L’objectif de ces activités culturelles : se retrouver hors du travail, pour échanger d’un point de vue plus personnel et resserrer les liens. « J’ai beaucoup apprécié cette expérience, qui permet de parler à des personnes avec lesquelles on n’a pas de sujets de recherche communs et surtout d’humaniser la recherche. Une bière à la main ou en train de visiter un musée, le contact avec le directeur du labo est tout de suite plus facile ! Il en est resté un lien fort entre nous, qui perdure par-delà les années », constate-t-il.

 Le partage d’expériences hors travail : la clé d’une convivialité unique
« De retour en France, ce genre d’activités m’a manqué, surtout que c’est plus complexe à mettre en place pour un “simple“ postdoc. Et la survenue de la pandémie, quelques mois seulement après ma titularisation en octobre 2019 à Strasbourg, a gelé ce type d’initiatives sociales. Aujourd’hui, la priorité va être de reconstruire la vie du labo en général. Mais après, pourquoi pas ne pas proposer ce genre d’initiative, encadrée et partiellement financée, à notre institut ? »

Penser des approches transdisciplinaires 

Julien Cazala est professeur de droit public à l'Université Sorbonne Paris-Nord. Il a exercé la fonction de responsable de la gestion du consortium d’appui à l’université à l'Université de Galatasaray, à Istanbul de 2011 à 2017. 

Julien Cazala a passé six ans à Istanbul - ©  D.R.
Julien Cazala a passé six ans à Istanbul - ©  D.R.
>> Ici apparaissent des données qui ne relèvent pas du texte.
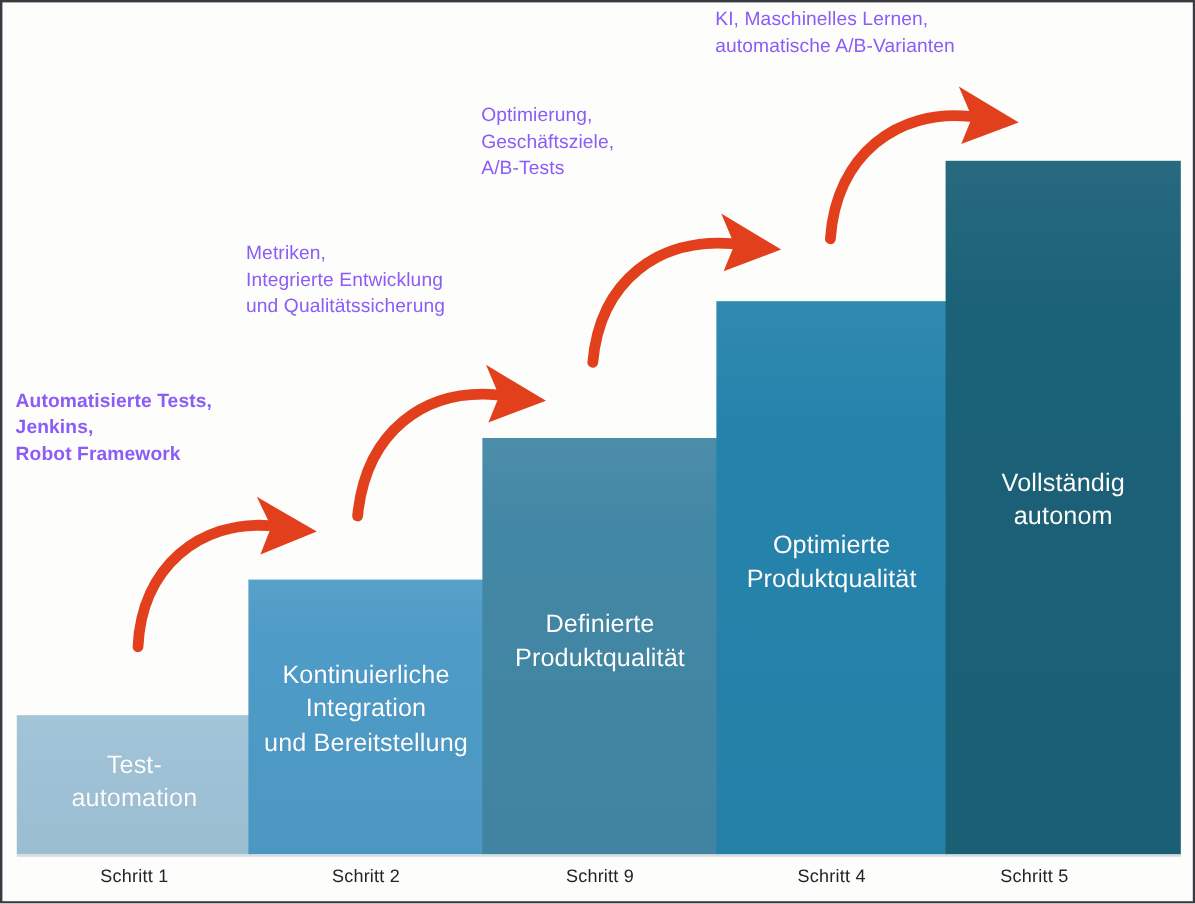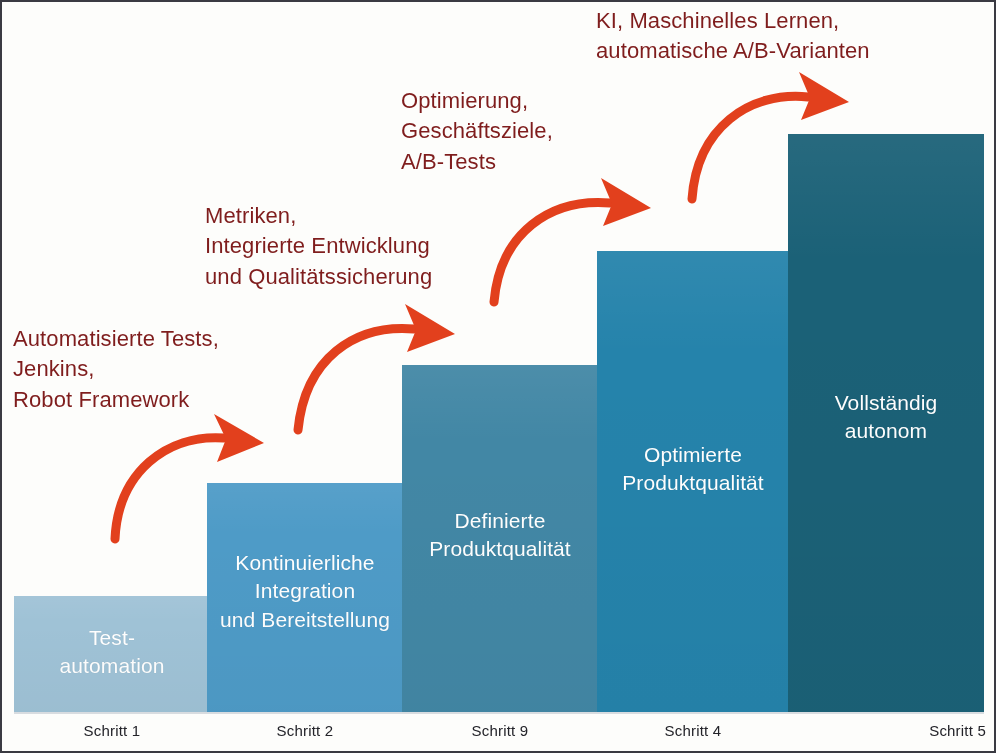--- a/index.html
+++ b/index.html
@@ -82,32 +82,32 @@
     width: 196px;
     text-align: center;
     font-size: 15px;
     color: #232329;
     letter-spacing: .2px;
   }
   #tick-1 { left: 12px; }
   #tick-2 { left: 205px; }
   #tick-3 { left: 400px; }
   #tick-4 { left: 593px; }
-  #tick-5 { left: 788px; text-align: right; }
+  #tick-5 { left: 762px; }
 
   
   .annotation {
     position: absolute;
-    color: #7f1d1d;
-    font-size: 22px;
+    color: #8b5cf6;
+    font-size: 16px;
     line-height: 1.38;
     white-space: pre-line;
     letter-spacing: .1px;
   }
-  #ann-1 { left: 11px;  top: 322px; }
+  #ann-1 { left: 11px;  top: 322px; font-weight: bold; }
   #ann-2 { left: 203px; top: 199px; }
   #ann-3 { left: 399px; top: 84px;  }
   #ann-4 { left: 594px; top: 4px;   }
 
   
   #arrows {
     position: absolute;
     left: 0; top: 0;
     width: 996px;
     height: 753px;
« En Turquie, j’ai expérimenté de l’intérieur l’approche transdisciplinaire : un marqueur important que j’essaie d’importer dans mon poste actuel. Galatasaray compte 12 départements. En tant que pilote du consortium, j’ai été appelé à suivre l’activité dans son ensemble. Y compris les programmes en sciences de l’ingénieur ou en informatique, très éloignés de mon cœur de compétences.J’y ai gagné l’acquisition d’un regard transversal, tant sur le fond des disciplines que sur la forme, en découvrant de plus près comment travaillaient mes collègues de branches différentes », raconte-t-il.

« Une expérience qui m’est aujourd’hui précieuse dans ma fonction de membre de la commission de la recherche de Sorbonne Paris-Nord, une instance transdisciplinaire. Je jongle plus facilement entre les différentes approches scientifiques, chacune avec son mode de fonctionnement propre  », conclut-il.